_TASK DETAILS_: Could you copy every line from the material below in which "right" appears?

■ ■ ■

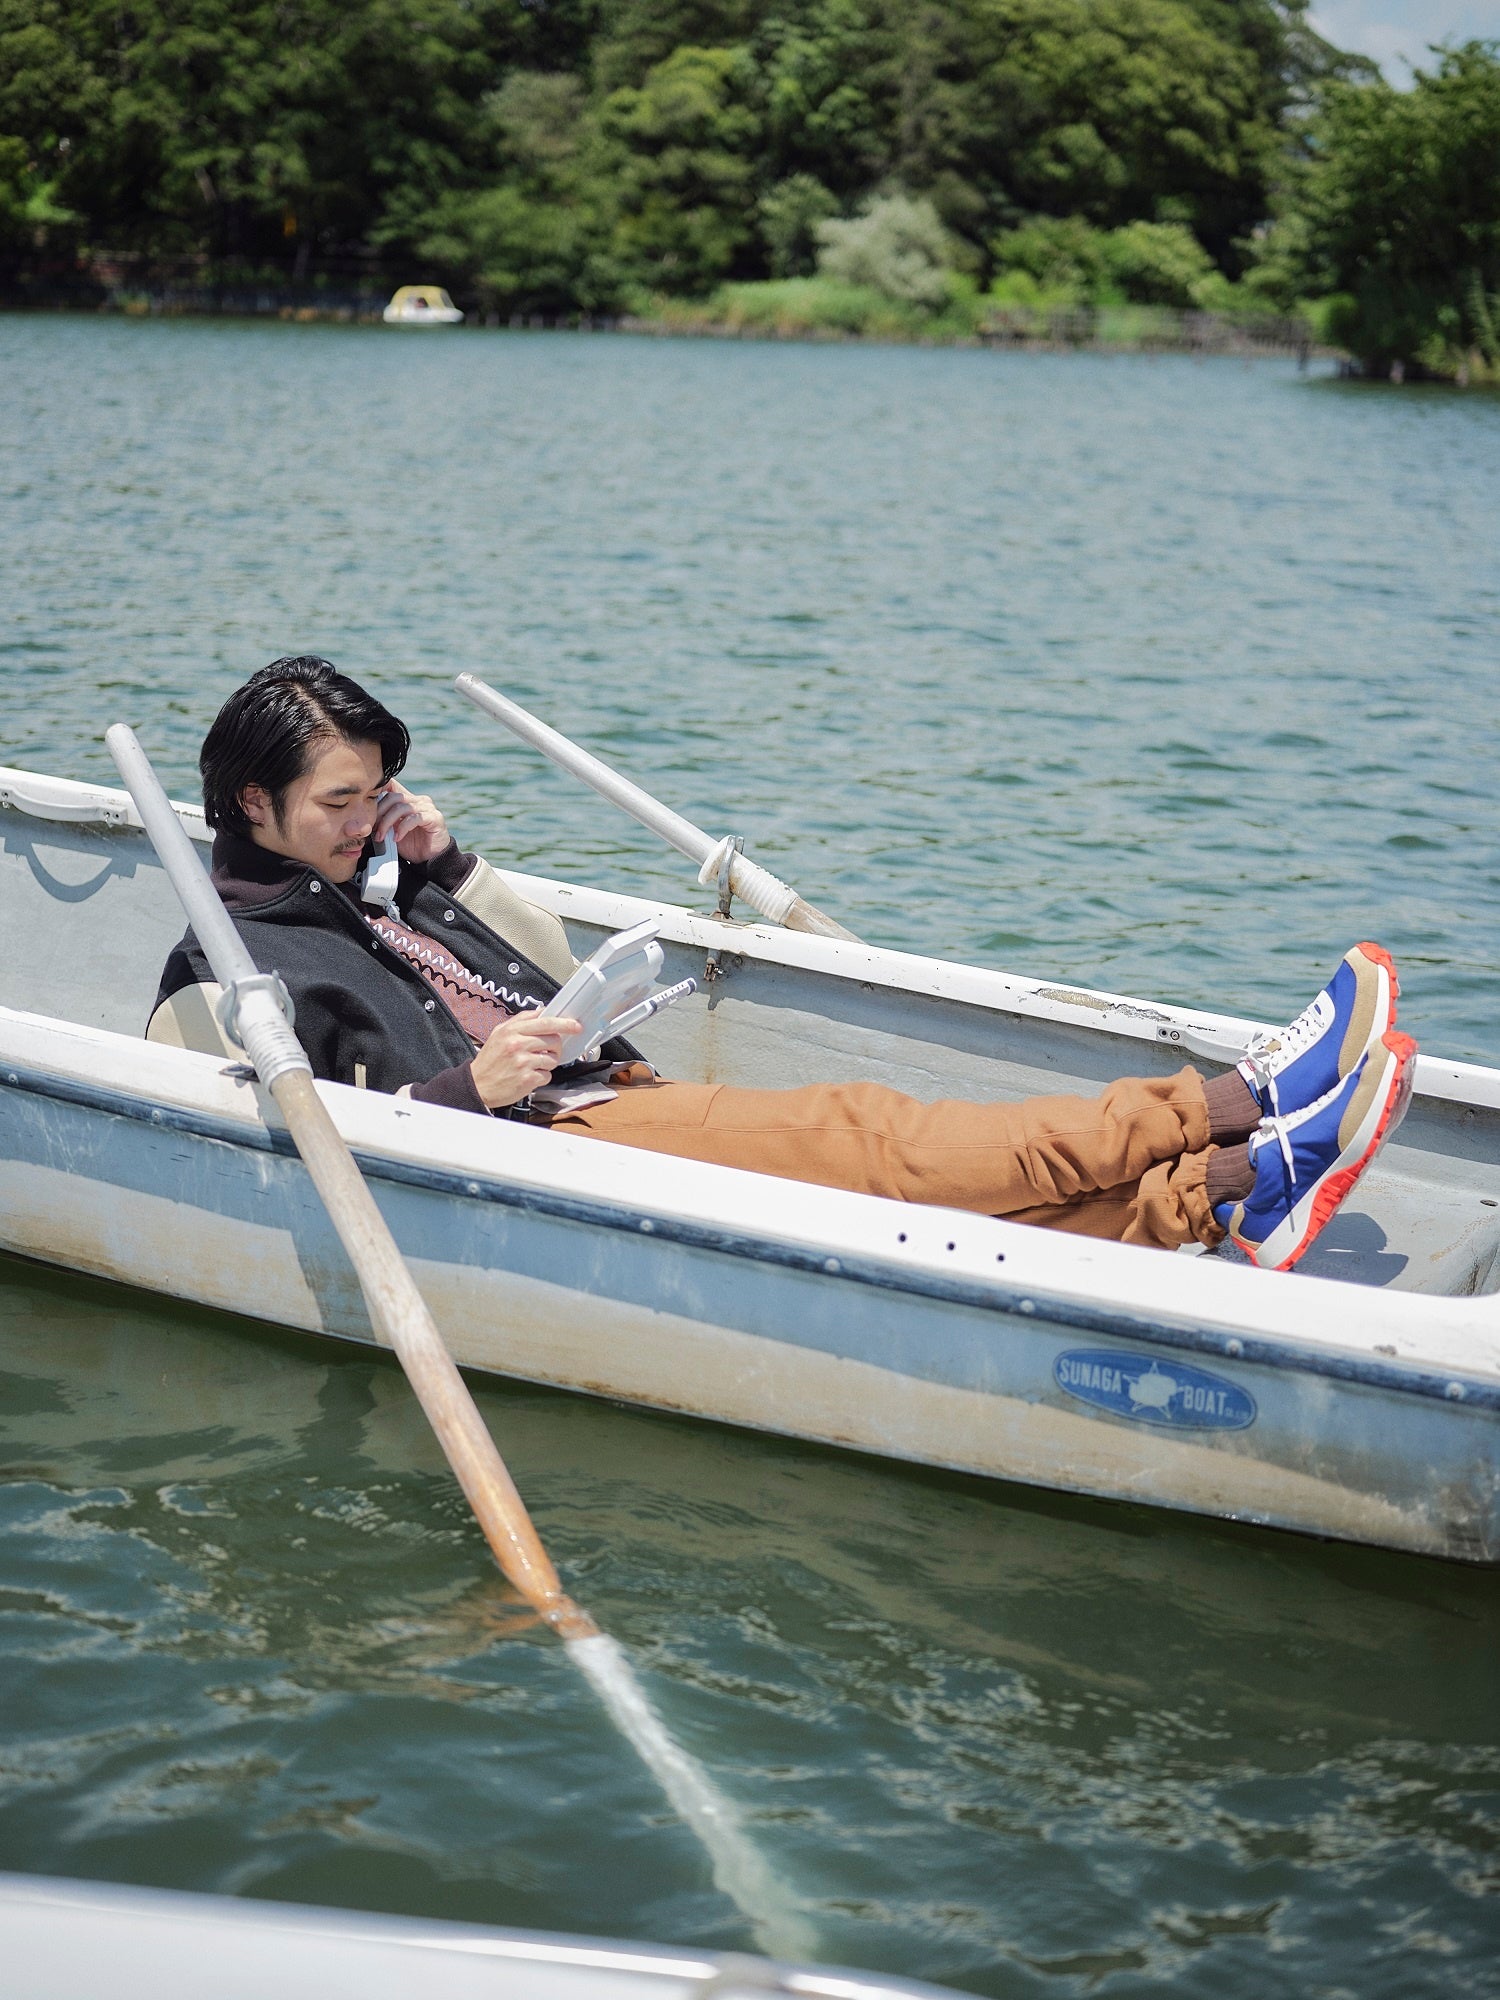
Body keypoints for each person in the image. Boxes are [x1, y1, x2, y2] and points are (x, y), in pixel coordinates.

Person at [149, 658, 1418, 1273]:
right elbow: (251, 1142)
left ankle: (1229, 1193)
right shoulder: (225, 961)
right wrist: (466, 1093)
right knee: (877, 1137)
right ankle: (1231, 1103)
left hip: (608, 1096)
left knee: (909, 1195)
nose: (365, 818)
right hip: (541, 1143)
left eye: (377, 791)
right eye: (340, 799)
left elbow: (545, 973)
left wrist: (451, 866)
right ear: (253, 801)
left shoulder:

■ ■ ■

_RESULT OF THE TASK_:
right elbow: (251, 1142)
right shoulder: (225, 961)
right wrist: (466, 1093)
right knee: (877, 1137)
right ankle: (1231, 1103)
right hip: (541, 1143)
right eye: (340, 799)
right ear: (253, 801)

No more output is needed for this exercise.